Not every flow has every context surface available.

Examples:

- a manual flow may have no `source`
- a purely in-memory scheduled flow may have no `source`
- a flow with no `mirror(root=...)` has no `mirror`

So it is reasonable to write defensive code when the flow shape allows those cases:

```python
def maybe_capture_source(context):
    if context.source is None:
        return context.current
    context.metadata["source_path"] = str(context.source.path)
    return context.current
```

## Batch values

`Flow.collect(...)` returns a `Batch` of `FileRef` items.

That means later steps can work with:

- `file_ref.name`
- `file_ref.path`
- `file_ref.stem`
- `file_ref.suffix`
- `file_ref.parent`

Example:

```python
def read_claims(file_ref):
    return pl.read_excel(file_ref.path)
```

When you are in a mapped step, the item is often simpler than the full `context`, and that is by design.

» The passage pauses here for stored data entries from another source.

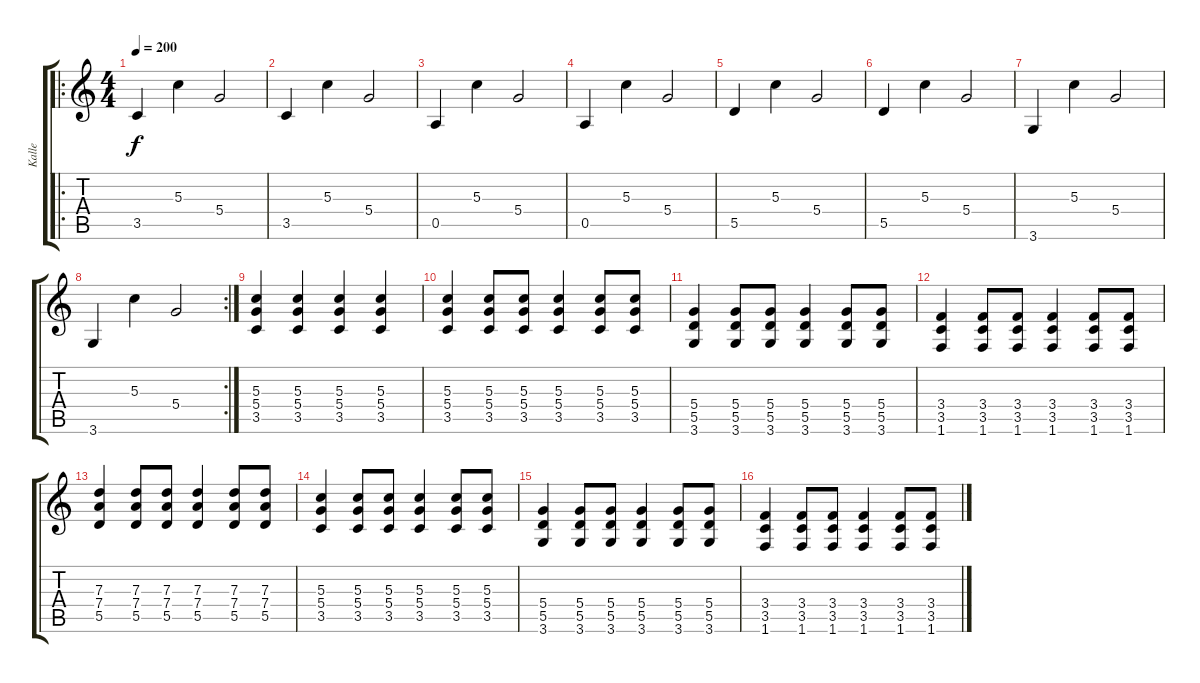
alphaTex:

\track ("Kalle" "Kalle") {instrument distortionguitar}
\staff {score tabs}
\tuning (E4 B3 G3 D3 A2 E2) {hide}
\ro
\ts (4 4)
\tempo 200
\clef g2
\ks c
3.5.4{dy f instrument electricguitarclean} 5.3.4 5.4.2 |
3.5.4 5.3.4 5.4.2 |
0.5.4 5.3.4 5.4.2 |
0.5.4 5.3.4 5.4.2 |
5.5.4 5.3.4 5.4.2 |
5.5.4 5.3.4 5.4.2 |
3.6.4 5.3.4 5.4.2 |
\rc 2
3.6.4 5.3.4 5.4.2 |
(5.3 5.4 3.5).4{instrument distortionguitar} (5.3 5.4 3.5).4 (5.3 5.4 3.5).4 (5.3 5.4 3.5).4 |
(5.3 5.4 3.5).4 (5.3 5.4 3.5).8 (5.3 5.4 3.5).8 (5.3 5.4 3.5).4 (5.3 5.4 3.5).8 (5.3 5.4 3.5).8 |
(5.4 5.5 3.6).4 (5.4 5.5 3.6).8 (5.4 5.5 3.6).8 (5.4 5.5 3.6).4 (5.4 5.5 3.6).8 (5.4 5.5 3.6).8 |
(3.4 3.5 1.6).4 (3.4 3.5 1.6).8 (3.4 3.5 1.6).8 (3.4 3.5 1.6).4 (3.4 3.5 1.6).8 (3.4 3.5 1.6).8 |
(7.3 7.4 5.5).4 (7.3 7.4 5.5).8 (7.3 7.4 5.5).8 (7.3 7.4 5.5).4 (7.3 7.4 5.5).8 (7.3 7.4 5.5).8 |
(5.3 5.4 3.5).4 (5.3 5.4 3.5).8 (5.3 5.4 3.5).8 (5.3 5.4 3.5).4 (5.3 5.4 3.5).8 (5.3 5.4 3.5).8 |
(5.4 5.5 3.6).4 (5.4 5.5 3.6).8 (5.4 5.5 3.6).8 (5.4 5.5 3.6).4 (5.4 5.5 3.6).8 (5.4 5.5 3.6).8 |
(3.4 3.5 1.6).4 (3.4 3.5 1.6).8 (3.4 3.5 1.6).8 (3.4 3.5 1.6).4 (3.4 3.5 1.6).8 (3.4 3.5 1.6).8
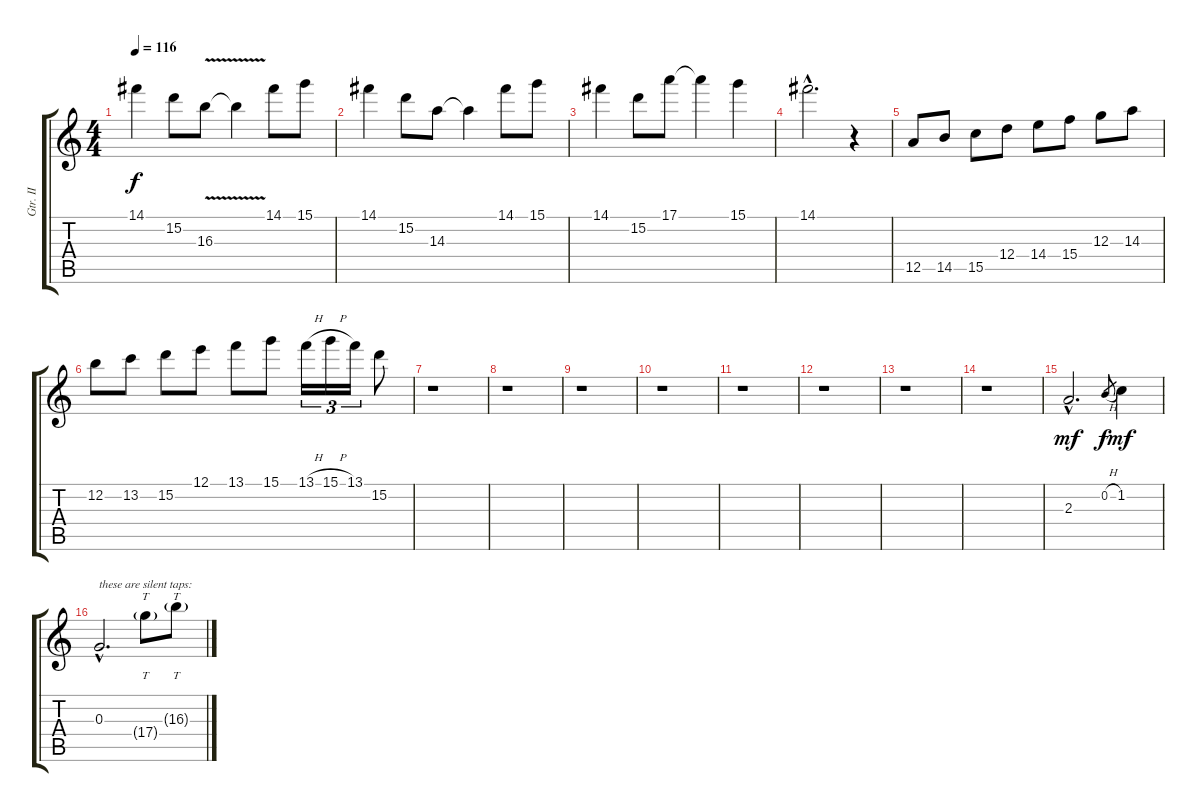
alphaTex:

\track ("Gtr. II" "Gtr. II") {instrument distortionguitar}
\staff {score tabs}
\tuning (E4 B3 G3 D3 A2 E2) {hide}
\ts (4 4)
\tempo 116
\clef g2
\ks c
14.1.4{dy f} 15.2.8 16.3{v}.8 16.3{v t}.4 14.1.8 15.1.8 |
14.1.4 15.2.8 14.3.8 14.3{t}.4 14.1.8 15.1.8 |
14.1.4 15.2.8 17.1.8 17.1{t}.4 15.1.4 |
14.1{hac}.2{d} r.4 |
12.5.8 14.5.8 15.5.8 12.4.8 14.4.8 15.4.8 12.3.8 14.3.8 |
12.2.8 13.2.8 15.2.8 12.1.8 13.1.8 15.1.8 13.1{h}.16{tu (3 2)} 15.1{h}.16{tu (3 2)} 13.1.16{tu (3 2)} 15.2.8 |
r.1 |
r.1 |
r.1 |
r.1 |
r.1 |
r.1 |
r.1 |
r.1 |
2.3{hac}.2{d dy mf} 0.2{h}.8{gr dy f} 1.2.4{dy mf} |
0.3{hac}.2{d txt "these are silent taps:"} 17.4{g}.8{tt} 16.3{g}.8{tt}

## A practical context walkthrough

Here is a representative flow using several parts of the context together:

```python
import duckdb
import polars as pl

from data_engine import Flow


def read_claims(file_ref):
    return pl.read_excel(file_ref.path)


def combine_claims(context):
    cfg = context.config.get("claims") or {}
    batch_size = cfg.get("runtime", {}).get("batch_size", 5000)
    context.metadata["batch_size"] = batch_size
    return pl.concat(context.current, how="vertical_relaxed")


def summarize(context):
    db_path = context.database("claims/analytics.duckdb")
    conn = duckdb.connect(db_path)
    try:
        conn.register("input", context.current)
        summary = conn.sql("select count(*) as row_count from input").pl()
    finally:
        conn.close()
    output = context.mirror.file("summary.parquet")
    summary.write_parquet(output)
    context.metadata["summary_path"] = str(output)
    return output


def build():
    return (
        Flow(group="Claims")
        .watch(mode="schedule", run_as="batch", interval="15m", source="../../example_data/Input/claims_flat")
        .mirror(root="../../example_data/Output/example_summary")
        .collect([".xlsx"], save_as="claim_files")
        .map(read_claims, use="claim_files", save_as="claim_frames")
        .step(combine_claims, use="claim_frames", save_as="raw_df")
        .step(summarize, use="raw_df")
    )
```

That one flow uses:

- `Batch` and `FileRef`
- `current`
- `objects`
- `config`
- `database(...)`
- `mirror`
- `metadata`

That is the intended shape of the authoring model: small runtime helpers that make native Python data work easier to organize.